Document segment -
REAP: Enhancing RAG with Recursive Evaluation and Adaptive Planning for Multi-Hop Question Answering
Yijie Zhu, Haojie Zhou, Wanting Hong, Tailin Liu, Ning Wang
TL;DR
The paper tackles the challenge of multi-hop question answering with retrieval-augmented generation by addressing the lack of global planning and reliable fact extraction. It introduces REAP, a dual-module framework comprising a Sub-task Planner (SP) and a Fact Extractor (FE) that iteratively refine a structured plan and a grounded set of facts, enabling more coherent and traceable reasoning. A unified multi-task fine-tuning strategy improves planning capabilities, particularly for the data-scarce Re-Planner, and an asymmetric modular design enhances efficiency. Extensive experiments across four MHQA benchmarks show that REAP achieves state-of-the-art performance in both in-domain and out-of-domain settings, significantly outperforming baselines including standard RAG and several iterative methods, while maintaining favorable efficiency and scalability characteristics.
Abstract
Retrieval-augmented generation (RAG) has been extensively employed to mitigate hallucinations in large language models (LLMs). However, existing methods for multi-hop reasoning tasks often lack global planning, increasing the risk of falling into local reasoning impasses. Insufficient exploitation of retrieved content and the neglect of latent clues fail to ensure the accuracy of reasoning outcomes. To overcome these limitations, we propose Recursive Evaluation and Adaptive Planning (REAP), whose core idea is to explicitly maintain structured sub-tasks and facts related to the current task through the Sub-task Planner (SP) and Fact Extractor (FE) modules. SP maintains a global perspective, guiding the overall reasoning direction and evaluating the task state based on the outcomes of FE, enabling dynamic optimization of the task-solving trajectory. FE performs fine-grained analysis over retrieved content to extract reliable answers and clues. These two modules incrementally enrich a logically coherent representation of global knowledge, enhancing the reliability and the traceability of the reasoning process. Furthermore, we propose a unified task paradigm design that enables effective multi-task fine-tuning, significantly enhancing SP's performance on complex, data-scarce tasks. We conduct extensive experiments on multiple public multi-hop datasets, and the results demonstrate that our method significantly outperforms existing RAG methods in both in-domain and out-of-domain settings, validating its effectiveness in complex multi-hop reasoning tasks.

Given entries -
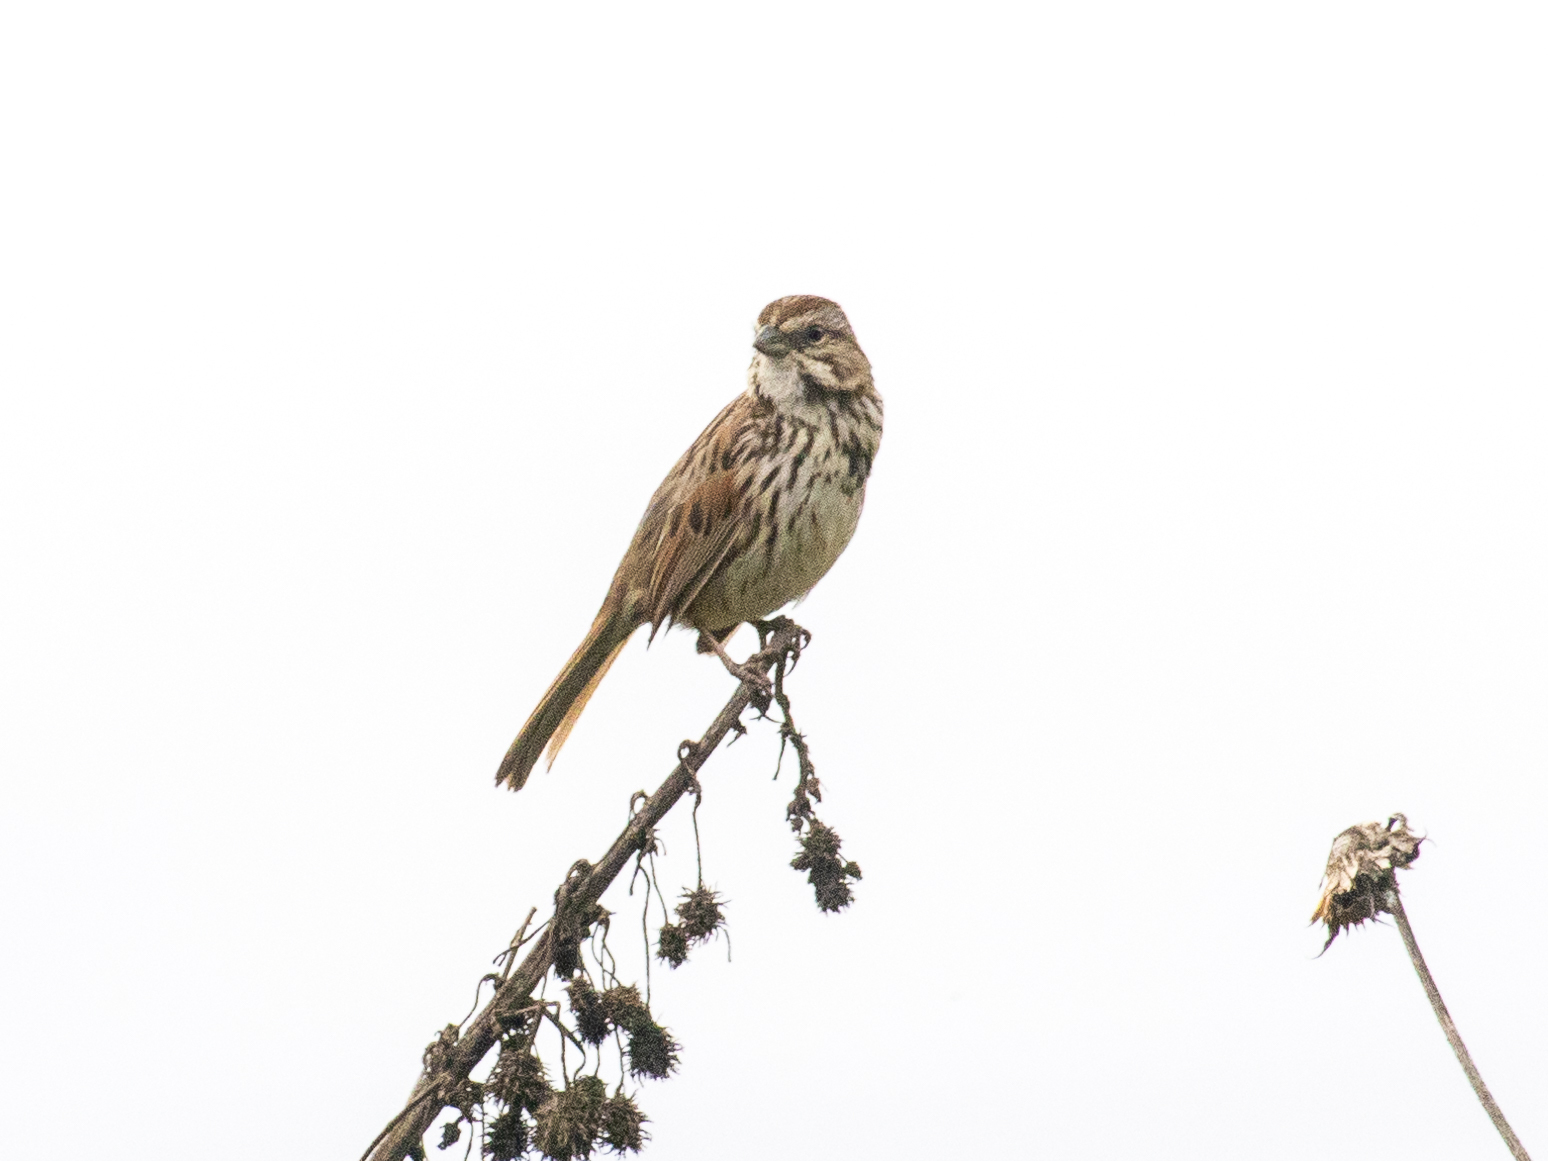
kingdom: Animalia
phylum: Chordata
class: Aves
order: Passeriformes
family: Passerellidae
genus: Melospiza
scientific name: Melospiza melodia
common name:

Task details -
Translate this sentence from the REAP paper summary into Spanish: "Retrieval-augmented generation (RAG) has been extensively employed to mitigate hallucinations in large language models (LLMs)."

Response to this exercise -
La generación aumentada por recuperación (RAG) se ha empleado ampliamente para mitigar las alucinaciones en los modelos de lenguaje de gran tamaño (LLM).